贖罪




題名:贖罪
作者:湊かなえ
発行:東京創元社ミステリ・フロンティア 2009.06.15 初版
価格:\1,400



 さすがに三冊目になり、そのどれもがある一定のレベルをキープし、さらにどれもが学園少女小説、かつミステリであるということで、相当の一貫性を印象づけている。書店でもいいコーナーを占有しているところを見ると、そこそこ世間では注目されている新進女流作家であるのだろう。

 もちろんデビュー作『告白』が、第6回本屋大賞を受賞したという、いわく書店員の評価をものにしたということで、庶民派の目線からの高い評価が、高座から選別された大概の賞よりもずっと眩しく感じる。

 少女たち。それはか弱き者たちである。本書では、ある一人の少女が犠牲になる。その少女がある一人の殺人者に選別され、殺害されたことに対し、当時、一緒にいた同級生たちのその後はそれぞれに悪夢を見る。PTSDというものもあるのかもしれない。しかし、それよりも事件が露わにするのは少女たちの真実であった。
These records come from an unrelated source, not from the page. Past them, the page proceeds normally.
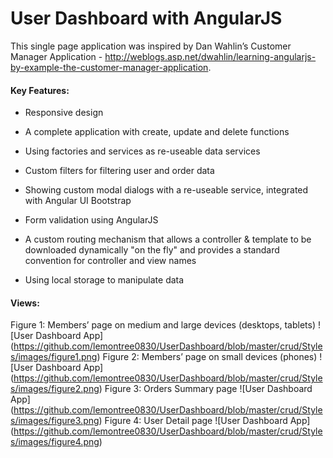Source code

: User Dashboard with AngularJS
===============

This single page application was inspired by Dan Wahlin’s Customer Manager Application - http://weblogs.asp.net/dwahlin/learning-angularjs-by-example-the-customer-manager-application.

#### Key Features:

* Responsive design

* A complete application with create, update and delete functions

* Using factories and services as re-useable data services

* Custom filters for filtering user and order data

* Showing custom modal dialogs with a re-useable service, integrated with Angular UI Bootstrap

* Form validation using AngularJS

* A custom routing mechanism that allows a controller & template to be downloaded dynamically "on the fly" and provides a standard convention for controller and view names

* Using local storage to manipulate data

#### Views:
Figure 1: Members’ page on medium and large devices (desktops, tablets)
![User Dashboard App]
(https://github.com/lemontree0830/UserDashboard/blob/master/crud/Styles/images/figure1.png)
Figure 2: Members’ page on small devices (phones)
![User Dashboard App]
(https://github.com/lemontree0830/UserDashboard/blob/master/crud/Styles/images/figure2.png)
Figure 3: Orders Summary page
![User Dashboard App]
(https://github.com/lemontree0830/UserDashboard/blob/master/crud/Styles/images/figure3.png)
Figure 4: User Detail page
![User Dashboard App]
(https://github.com/lemontree0830/UserDashboard/blob/master/crud/Styles/images/figure4.png)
 そんな構成の妙もあるが、この作家が主として用いる文体、一人称単数の口語体であったり、回想録であったりするその地面からの目線に独特のリアリスムを感じる者は少なくないのではないか。

 事件に関わる登場人物たちの誰もが、死に関わってゆく。犯罪、事故、事件、そうしたものに、どの関係者もがこれほどの高確率で関わる小説があるのはおかしい、と思う確率論だけの自分がいる一方で、事件がもたらす関係者への波紋ということを考えると、最近はそういう残された者たちのその後について叙述される小説が増えたのではないかという事実に思い当たる。

 宮部みゆきの『模倣犯』以来、事件そのものを叙述する以上に、事件に関わった者たちの物語のその後は、行き続けるがゆえに複雑でありデリケートなものである。そんな地平を描く女流作家の一人が、まぎれもなくこの湊かなえ、だと確信が深まる一冊であった。